Ностальгическое использование русского имперского знания у Бродского, как я показала выше, вырастает из моделей, предоставленных русской романтической поэзией. Но в «Мексиканском дивертисменте» поэт использует также традиции испаноязычной поэзии, вероятно для того, чтобы сделать свою встречу со страной, где говорят по-испански, более аутентичной. Он заключает мексиканский цикл в поэтические формы, восходящие к имперской культуре испанских колонизаторов. Сам поэт замечает по поводу этих форм в примечаниях к переводной версии цикла, опубликованной по-английски в сборнике «A Part of Speech» («Часть речи»): «Эти стихи [имеется в виду весь цикл] используют традиционные размеры испанской поэзии». «Мерида», третье стихотворение цикла, названное по имени мексиканского города, написано, согласно комментарию Бродского, «размером, использованным испанским поэтом пятнадцатого века Хорхе Манрике», тогда как в «Мексиканском романсеро» использована «традиционная поэтическая форма испанской баллады». Такую же репрезентативную стратегию он выбирает в «1867»: «1867» создан в ритме «El Choclo», аргентинского танго», объясняет автор[203]
. Помимо подражания ритму «Эль-Чокло», или «Поцелую огня», как это танго называли по-английски, изображение Максимилиана в тот исторический момент, который фиксирует стихотворение, основывается на евроамериканской и русской перелицовке латиноамериканской истории и культуры. Бродский использует фильм Дитерле, картину Эдуарда Мане и собственные лирические стихи Максимилиана. В целом образы танго, эротики, экзотики и революционной деятельности принадлежат к набору клише, изображающих Латинскую Америку в европейском и русском искусстве, как массовом, так и высоком[204]. Название «1867» – год казни Максимилиана – подчеркивает значимость его смерти как символа эпохи и ее конца. Это эпоха, создавшая европейское имперское знание, на котором базируется репрезентация Мексики, представленная в стихотворении. Текст Бродского антагонистичен по отношению к имперской власти, как говорилось выше, но отдельные его элементы, а именно культурные отсылки, на которых поэт строит этот антагонизм, показывают другое отношение к ней, отношение, наполненное ностальгией. Воссоздавая ключевые события мексиканской истории XIX века с помощью ностальгического воспоминания о европейских, американских и русских репрезентациях Латинской Америки, Бродский также выражает свою ностальгию по историческим корням этих репрезентаций, ностальгию по истокам европейского имперского знания.4. ЧЕЛОВЕК МЕТРОПОЛИИ И ТРЕТИЙ МИР
Миф о джентльмене-путешественнике и его запоздалом желании воскресить имперское прошлое многие критики считают доминантой большей части современной литературы путешествий[205]

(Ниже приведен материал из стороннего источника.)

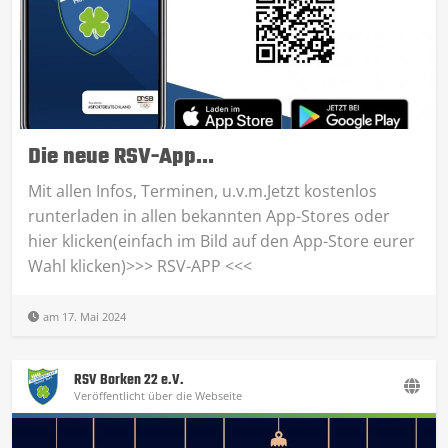
Die neue RSV-App…
Mit allen Infos, Terminen, u.v.m.Jetzt kostenlos
runterladen in allen bekannten App-Stores oder
hier klicken(einfach im Bild auf den App-Store eurer
Wahl klicken)>>> RSV-APP <<<
am 17. Mai 2024
RSV Borken 22 e.V.
Veröffentlicht über die Webseite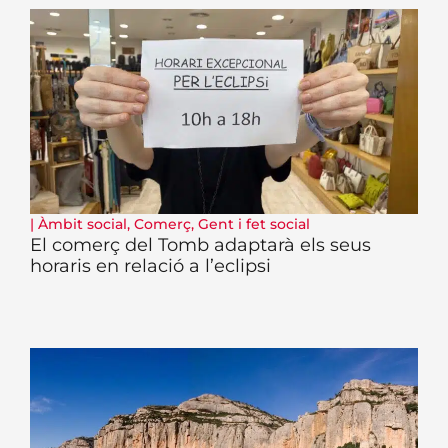
|
Àmbit social
,
Comerç
,
Gent i fet social
El comerç del Tomb adaptarà els seus
horaris en relació a l’eclipsi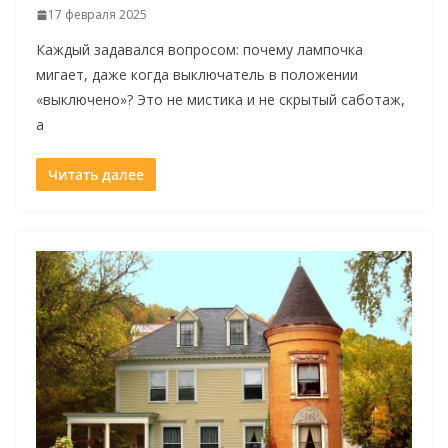
17 февраля 2025
Каждый задавался вопросом: почему лампочка
мигает, даже когда выключатель в положении
«выключено»? Это не мистика и не скрытый саботаж,
а
Читать далее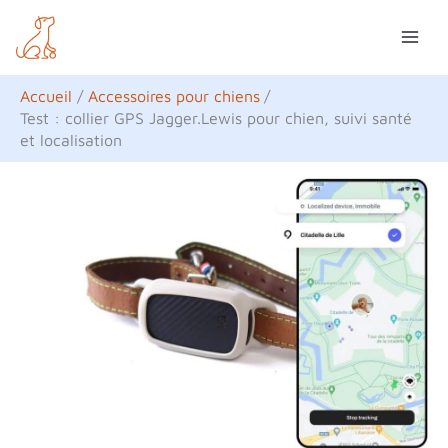
Aller
R
au
e
contenu
c
Accueil
Accessoires pour chiens
h
Test : collier GPS Jagger.Lewis pour chien, suivi santé
et localisation
e
r
c
h
e
r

. Говоря о поколении советских интеллигентов шестидесятых, Петр Вайль и Александр Генис отмечали, что эта тенденция мало затронула Советский Союз. Они описывают парадигму имперского опыта, где, с одной стороны, стоит «джентльмен-колонизатор», который, как замечают авторы, «принадлежит англосаксонскому кругу народов», не имеющему ничего общего с Россией, где «Киплингово „бремя белого человека“ становилось бременем варварства, которое империя несла Европе»[206]. С другой – Австро-Венгерская империя и продукты ее культуры, такие как Франц Кафка и Ярослав Гашек, мастера абсурда и сюрреального. Именно эту модель, утверждают Вайль и Генис, послесталинское поколение советской интеллигенции, к которой принадлежали и они сами, усваивают в попытке придать хоть какой-то смысл советской реальности.